…per un eros “quasi” redento
Affrontare di questi tempi un argomento come l’eros, pone problemi non banali, stante il significato e l’accezione che tale tema ha assunto nella contemporaneità.
Lungi dall’essere considerato struttura esistenziale e agente vitale, così come è declinato nel platonismo storico e universale, eros è stato ampiamente banalizzato e impoverito. Eros è stato ed è stolidamente abusato, degradato, ridotto a mercanzia o, come si dice oggi, elemento efficace e quasi indispensabile del merchandising cinematografico e letterario (si fa per dire). Eros oggi -in generale- non muove vitalità, ma subisce ordinarietà e noia.
Grazie a Dio non ovunque, ché vi sono esempi di amore espresso, solidale, concreto, visibile, in molti ambienti e situazioni, ma questi non fanno “titoli giornalistici”, non aumentano l’audience, non sono “mercanzia vendibile”. Ciononostante vi sono spazi immensi per eros, un eros che riesca a tenere conto della complessità e delle infinite connessioni della vita contemporanea.
Le difficoltà poste dalla crisi attuale, infliggono pesanti colpi alla relazione interumana, e quindi ad eros stesso, là dove i meccanismi della comunicazione hanno finito per sostituire quasi ovunque la “qualità della relazione”, e quindi un eros che sia luogo della condivisione tra un “io” e un altro “io”, ciascuno dei quali è “altro” (Lévinas).
La qualità della relazione si trova in una posizione sempre più negletta e continuamente attaccata dalla pervasività della mediatizzazione ogni giorno più tecnologica e spinta sul versante dell’automazione e della spersonalizzazione. Se qui pongo il tema della relazione, ho individuato in eros l’elemento e quasi la condizione antropologica che più di qualsiasi altra può essere interpellata per riprendere le fila di un dialogo intersoggettivo e, in definitiva, inter-umano.
Come si può mostrare che eros è in grado di evolvere risolutamente e profondamente la vita umana? Si può dire che eros-amore, nello scenario che qui disegnamo, non è solo eros nel senso di desiderio e passione fisica, dimensioni fondamentali e buone, ma è ancora di più “persistenza solidale”, come ciò che è “solido”, perché “solo” (ο̕λος), è ciò che “resiste”, “persiste”, “re-sta”, “include” senza possedere, appartenendo al vasto campo semantico del verbo greco ι̉̍στημι. Un “eros redento” contro la miseria del nostro tempo, che è “erotizzato”, ma senza cuore.
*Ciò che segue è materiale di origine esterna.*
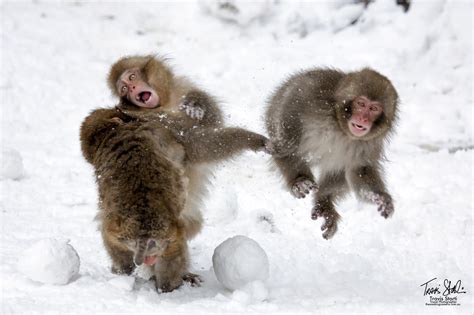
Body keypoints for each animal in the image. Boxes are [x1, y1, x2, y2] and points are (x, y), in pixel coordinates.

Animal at [264, 67, 398, 239]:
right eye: (361, 104)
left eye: (374, 108)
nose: (363, 118)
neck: (342, 128)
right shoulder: (317, 97)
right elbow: (296, 97)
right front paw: (290, 155)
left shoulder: (369, 143)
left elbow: (360, 169)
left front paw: (380, 197)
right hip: (273, 112)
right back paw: (297, 178)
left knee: (340, 166)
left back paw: (324, 200)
Per un tanto occorre recuperare la consapevolezza che solo eros, in quanto manifestazione della relazione può creare le condizioni di una intensificazione del dato umano nella relazione e della stessa dimensione cognitiva e razionale. La dimensione cognitiva e razionale, dopo la sbornia positivista e deterministica dello “scientismo”, abbisogna della “dimensione erotica”, e dunque affettiva, desiderante, mistica, come di un ossigeno spirituale, capace di dare senso alla relazione, e a quella tra uomo e donna in particolare, come “unità nella distinzione nella relazione”. In questo ambito vi è, dunque, anche un’erotica cristiana, del tutto umana, che cerco di esplorare.
Un’Ermeneutica filosofica e teologica dell’eros, può essere forse il luogo dove si può declinare la complessità e la difficoltà della vita reale odierna, in quanto insieme di nessi inscindibili, inestricabili e reciprocamente necessari, costitutivi dell’umano, per la ricerca del senso, in quanto relazione divinatoria del tutto e delle parti, nel misticismo della parola taciuta e immensa iperbole delle metafore, che sono il respiro dello spirito e la rappresentazione “segnica” della stessa Presenza di Dio.
In un’Ermeneutica filosofica e teologica dell’eros , che è mistica e inclusiva, troviamo infine anche la via (condivisibile dall’uomo), la verità (come effetto mistico dello stare-insieme) e la vita (come epifania della relazione), così come ci sono stati insegnati da Gesù stesso.
Perché nel nostro tempo, che è tempo di Dio tutto si conserva, tutto si illumina nel segno e nel senso dell’infinito.